:: INFORMATION SUPPLIED ::

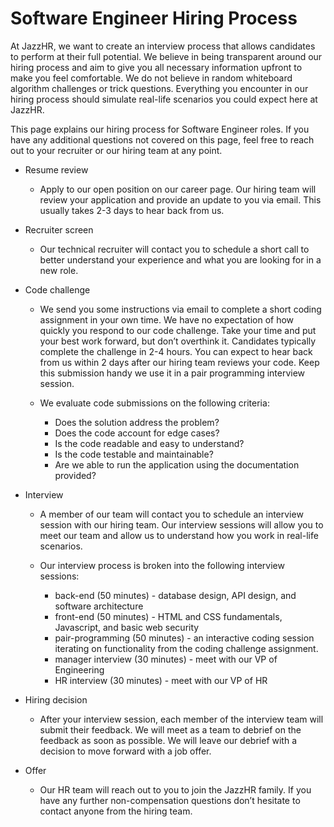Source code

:# Software Engineer Hiring Process

At JazzHR, we want to create an interview process that allows candidates to perform at their full potential. We believe in being transparent around our hiring process and aim to give you all necessary information upfront to make you feel comfortable. We do not believe in random whiteboard algorithm challenges or trick questions. Everything you encounter in our hiring process should simulate real-life scenarios you could expect here at JazzHR.

This page explains our hiring process for Software Engineer roles. If you have any additional questions not covered on this page, feel free to reach out to your recruiter or our hiring team at any point.

- Resume review

  - Apply to our open position on our career page. Our hiring team will review your application and provide an update to you via email. This usually takes 2-3 days to hear back from us.

- Recruiter screen

  - Our technical recruiter will contact you to schedule a short call to better understand your experience and what you are looking for in a new role.

- Code challenge

  - We send you some instructions via email to complete a short coding assignment in your own time. We have no expectation of how quickly you respond to our code challenge. Take your time and put your best work forward, but don’t overthink it. Candidates typically complete the challenge in 2-4 hours. You can expect to hear back from us within 2 days after our hiring team reviews your code. Keep this submission handy we use it in a pair programming interview session.

  - We evaluate code submissions on the following criteria:
    - Does the solution address the problem?
    - Does the code account for edge cases?
    - Is the code readable and easy to understand?
    - Is the code testable and maintainable?
    - Are we able to run the application using the documentation provided?

- Interview
  - A member of our team will contact you to schedule an interview session with our hiring team. Our interview sessions will allow you to meet our team and allow us to understand how you work in real-life scenarios.

  - Our interview process is broken into the following interview sessions:
    - back-end (50 minutes) - database design, API design, and software architecture
    - front-end (50 minutes) - HTML and CSS fundamentals, Javascript, and basic web security
    - pair-programming (50 minutes) - an interactive coding session iterating on functionality from the coding challenge assignment.
    - manager interview (30 minutes) - meet with our VP of Engineering
    - HR interview (30 minutes) - meet with our VP of HR

- Hiring decision
  - After your interview session, each member of the interview team will submit their feedback. We will meet as a team to debrief on the feedback as soon as possible. We will leave our debrief with a decision to move forward with a job offer.

- Offer
  - Our HR team will reach out to you to join the JazzHR family. If you have any further non-compensation questions don’t hesitate to contact anyone from the hiring team.

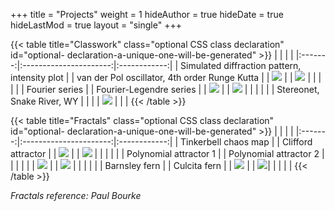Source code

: +++
title = "Projects"
weight = 1
hideAuthor = true
hideDate = true
hideLastMod = true
layout = "single"
+++


{{< table title="Classwork" class="optional CSS class declaration" id="optional- declaration-a-unique-one-will-be-generated" >}}
|       |       |        |
|:-------:|:----------------------:|:------------:|
| Simulated diffraction pattern, intensity plot      |       | van der Pol oscillator, 4th order Runge Kutta       |
| ![](/images/diffraction.png) |      | ![](/images/vanderpol.png) |
|                              |      |                            |
| Fourier series               |      | Fourier-Legendre series    |
| ![](/images/fourier.png)     |      | ![](/images/fourierlegendre.png) |
|                              |      |                            |
| Stereonet, Snake River, WY   |      |                            |
| ![](/images/stereonet.png)   |      |                            |
{{< /table >}}<br>


{{< table title="Fractals" class="optional CSS class declaration" id="optional- declaration-a-unique-one-will-be-generated" >}}
|       |       |        |
|:-------:|:----------------------:|:------------:|
| Tinkerbell chaos map    |          | Clifford attractor |
| ![](/images/tinkerbell.png)    |          | ![](/images/clifford.png) |
|                           |          |                         |
| Polynomial attractor 1    |          | Polynomial attractor 2  |
|                           |          |                         |
| ![](/images/polyattractor1.png)     |           | ![](/images/polyattractor2.png) |
|                           |          |                         |
| Barnsley fern             |          | Culcita fern            |
| ![](/images/barnsley2.png) |          | ![](/images/culcita2.png)|
|                           |          |                         |
{{< /table >}}

*Fractals reference: Paul Bourke*

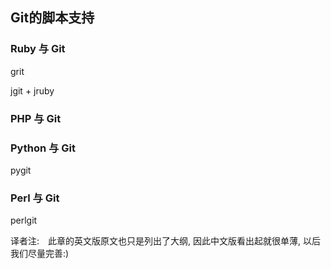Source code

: ## Git的脚本支持 ##

### Ruby 与 Git ###

grit

jgit + jruby



### PHP 与 Git ###



### Python 与 Git ###

pygit


### Perl 与 Git ###

perlgit


译者注:　此章的英文版原文也只是列出了大纲, 因此中文版看出起就很单薄, 以后我们尽量完善:)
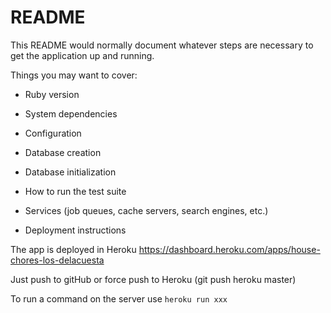 # README

This README would normally document whatever steps are necessary to get the
application up and running.

Things you may want to cover:

* Ruby version

* System dependencies

* Configuration

* Database creation

* Database initialization

* How to run the test suite

* Services (job queues, cache servers, search engines, etc.)

* Deployment instructions

The app is deployed in Heroku https://dashboard.heroku.com/apps/house-chores-los-delacuesta

Just push to gitHub or force push to Heroku (git push heroku master)

To run a command on the server use `heroku run xxx`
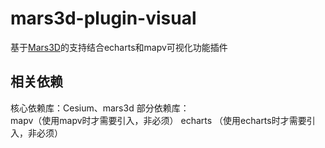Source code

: # mars3d-plugin-visual

基于[Mars3D](http://cesium.marsgis.cn)的支持结合echarts和mapv可视化功能插件
  
 
## 相关依赖 
核心依赖库：Cesium、mars3d 
部分依赖库：  
    mapv（使用mapv时才需要引入，非必须） 
    echarts （使用echarts时才需要引入，非必须）   
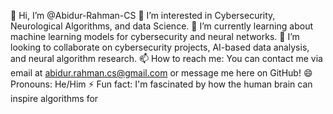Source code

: 👋 Hi, I’m @Abidur-Rahman-CS
👀 I’m interested in Cybersecurity, Neurological Algorithms, and data Science.
🌱 I’m currently learning about machine learning models for cybersecurity and neural networks.
💞️ I’m looking to collaborate on cybersecurity projects, AI-based data analysis, and neural algorithm research.
📫 How to reach me: You can contact me via email at abidur.rahman.cs@gmail.com or message me here on GitHub!
😄 Pronouns: He/Him
⚡ Fun fact: I'm fascinated by how the human brain can inspire algorithms for 

<!---
Abidur-Rahman-CS/Abidur-Rahman-CS is a ✨ special ✨ repository because its `README.md` (this file) appears on your GitHub profile.
You can click the Preview link to take a look at your changes.
--->
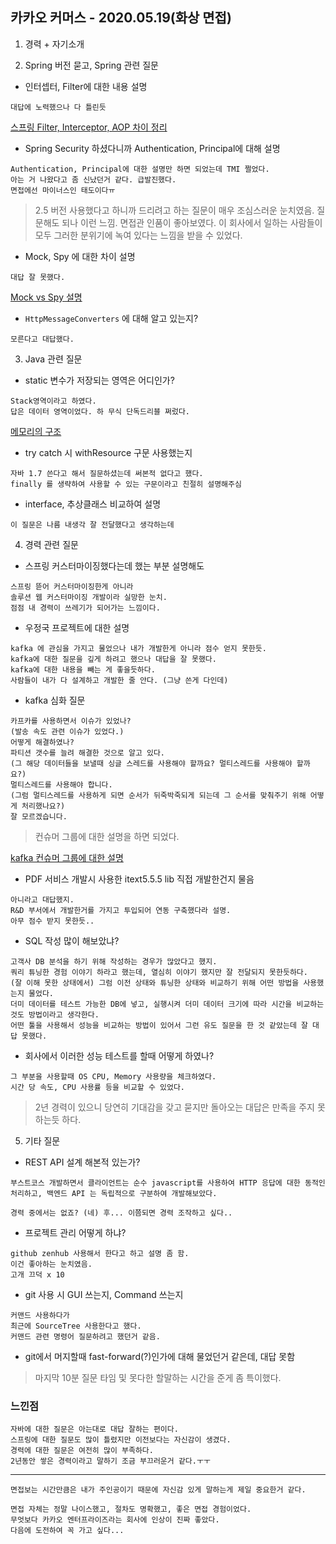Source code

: 카카오 커머스  - 2020.05.19(화상 면접)
---
1. 경력 + 자기소개

2. Spring 버전 묻고, Spring 관련 질문
- 인터셉터, Filter에 대한 내용 설명
>
    대답에 노력했으나 다 틀린듯

[스프링 Filter, Interceptor, AOP 차이 정리](https://goddaehee.tistory.com/154)

- Spring Security 하셨다니까 Authentication, Principal에 대해 설명
>
    Authentication, Principal에 대한 설명만 하면 되었는데 TMI 쩔었다. 
    아는 거 나왔다고 좀 신났던거 같다. 급발진했다.
    면접에선 마이너스인 태도이다ㅠ

> 2.5 버전 사용했다고 하니까 드리려고 하는 질문이 매우 조심스러운 눈치였음. 질문해도 되나 이런 느낌. 면접관 인품이 좋아보였다. 이 회사에서 일하는 사람들이 모두 그러한 분위기에 녹여 있다는 느낌을 받을 수 있었다.

- Mock, Spy 에 대한 차이 설명
>
    대답 잘 못했다.

[Mock vs Spy 설명](https://jojoldu.tistory.com/226)

- `HttpMessageConverters` 에 대해 알고 있는지?
>
    모른다고 대답했다.

3. Java 관련 질문
- static 변수가 저장되는 영역은 어디인가?
>
    Stack영역이라고 하였다.
    답은 데이터 영역이었다. 하 무식 단독드리블 쩌렀다.

[메모리의 구조](http://tcpschool.com/c/c_memory_structure)

- try catch 시 withResource 구문 사용했는지
>
    자바 1.7 쓴다고 해서 질문하셨는데 써본적 없다고 했다.
    finally 를 생략하여 사용할 수 있는 구문이라고 친절히 설명해주심

- interface, 추상클래스 비교하여 설명
>
    이 질문은 나름 내생각 잘 전달했다고 생각하는데

4. 경력 관련 질문
- 스프링 커스터마이징했다는데 했는 부분 설명해도
>
    스프링 뜯어 커스터마이징한게 아니라 
    솔루션 웹 커스터마이징 개발이라 실망한 눈치.
    점점 내 경력이 쓰레기가 되어가는 느낌이다.

- 우정국 프로젝트에 대한 설명
> 
    kafka 에 관심을 가지고 물었으나 내가 개발한게 아니라 점수 얻지 못한듯.
    kafka에 대한 질문을 깊게 하려고 했으나 대답을 잘 못했다.
    kafka에 대한 내용을 빼는 게 좋을듯하다. 
    사람들이 내가 다 설계하고 개발한 줄 안다. (그냥 쓴게 다인데)

- kafka 심화 질문
>
    카프카를 사용하면서 이슈가 있었나?
    (발송 속도 관련 이슈가 있었다.)
    어떻게 해결하였나?
    파티션 갯수를 늘려 해결한 것으로 알고 있다. 
    (그 해당 데이터들을 보낼때 싱글 스레드를 사용해야 할까요? 멀티스레드를 사용해야 할까요?)
    멀티스레드를 사용해야 합니다. 
    (그럼 멀티스레드를 사용하게 되면 순서가 뒤죽박죽되게 되는데 그 순서를 맞춰주기 위해 어떻게 처리했나요?)
    잘 모르겠습니다.

> 컨슈머 그룹에 대한 설명을 하면 되었다. 

[kafka 컨슈머 그룹에 대한 설명](https://12bme.tistory.com/529?category=737765)

- PDF 서비스 개발시 사용한 itext5.5.5 lib 직접 개발한건지 물음
>
    아니라고 대답했지.
    R&D 부서에서 개발한거를 가지고 투입되어 연동 구축했다라 설명.
    아무 점수 받지 못한듯..

- SQL 작성 많이 해보았냐?
>
    고객사 DB 분석을 하기 위해 작성하는 경우가 많았다고 했지.
    쿼리 튜닝한 경험 이야기 하라고 했는데, 열심히 이야기 했지만 잘 전달되지 못한듯하다.
    (잘 이해 못한 상태에서) 그럼 이전 상태와 튜닝한 상태와 비교하기 위해 어떤 방법을 사용했는지 물었다. 
    더미 데이터를 테스트 가능한 DB에 넣고, 실행시켜 더미 데이터 크기에 따라 시간을 비교하는 것도 방법이라고 생각한다.
    어떤 툴을 사용해서 성능을 비교하는 방법이 있어서 그런 유도 질문을 한 것 같았는데 잘 대답 못했다.

- 회사에서 이러한 성능 테스트를 할때 어떻게 하였나?
>
    그 부분을 사용할때 OS CPU, Memory 사용량을 체크하였다.
    시간 당 속도, CPU 사용률 등을 비교할 수 있었다.

> 2년 경력이 있으니 당연히 기대감을 갖고 묻지만 돌아오는 대답은 만족을 주지 못하는듯 하다.

5. 기타 질문
- REST API 설계 해본적 있는가?
>
    부스트코스 개발하면서 클라이언트는 순수 javascript를 사용하여 HTTP 응답에 대한 동적인 처리하고, 백엔드 API 는 독립적으로 구분하여 개발해보았다.

    경력 중에서는 없죠? (네) 후... 이쯤되면 경력 조작하고 싶다..
    

- 프로젝트 관리 어떻게 하냐?
>
    github zenhub 사용해서 한다고 하고 설명 좀 함.
    이건 좋아하는 눈치였음.
    고개 끄덕 x 10

- git 사용 시 GUI 쓰는지, Command 쓰는지
>   
    커맨드 사용하다가
    최근에 SourceTree 사용한다고 했다.
    커맨드 관련 명령어 질문하려고 했던거 같음.

- git에서 머지할때 fast-forward(?)인가에 대해 물었던거 같은데, 대답 못함

> 마지막 10분 질문 타임 및 못다한 할말하는 시간을 준게 좀 특이했다.

### 느낀점
>
    자바에 대한 질문은 아는대로 대답 잘하는 편이다.
    스프링에 대한 질문도 많이 틀렸지만 이전보다는 자신감이 생겼다.
    경력에 대한 질문은 여전히 많이 부족하다.
    2년동안 쌓은 경력이라고 말하기 조금 부끄러운거 같다.ㅜㅜ
---- 
    면접보는 시간만큼은 내가 주인공이기 때문에 자신감 있게 말하는게 제일 중요한거 같다. 

    면접 자체는 정말 나이스했고, 절차도 명확했고, 좋은 면접 경험이었다.
    무엇보다 카카오 엔터프라이즈라는 회사에 인상이 진짜 좋았다.
    다음에 도전하여 꼭 가고 싶다...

:::

TASK ITEM » The line above containing "- Recruiter screen", the line containing "- Code challenge", and every line between them are to be transcribed exactly; no other line is wanted.

ANSWER FOR THIS EXERCISE »
- Recruiter screen

  - Our technical recruiter will contact you to schedule a short call to better understand your experience and what you are looking for in a new role.

- Code challenge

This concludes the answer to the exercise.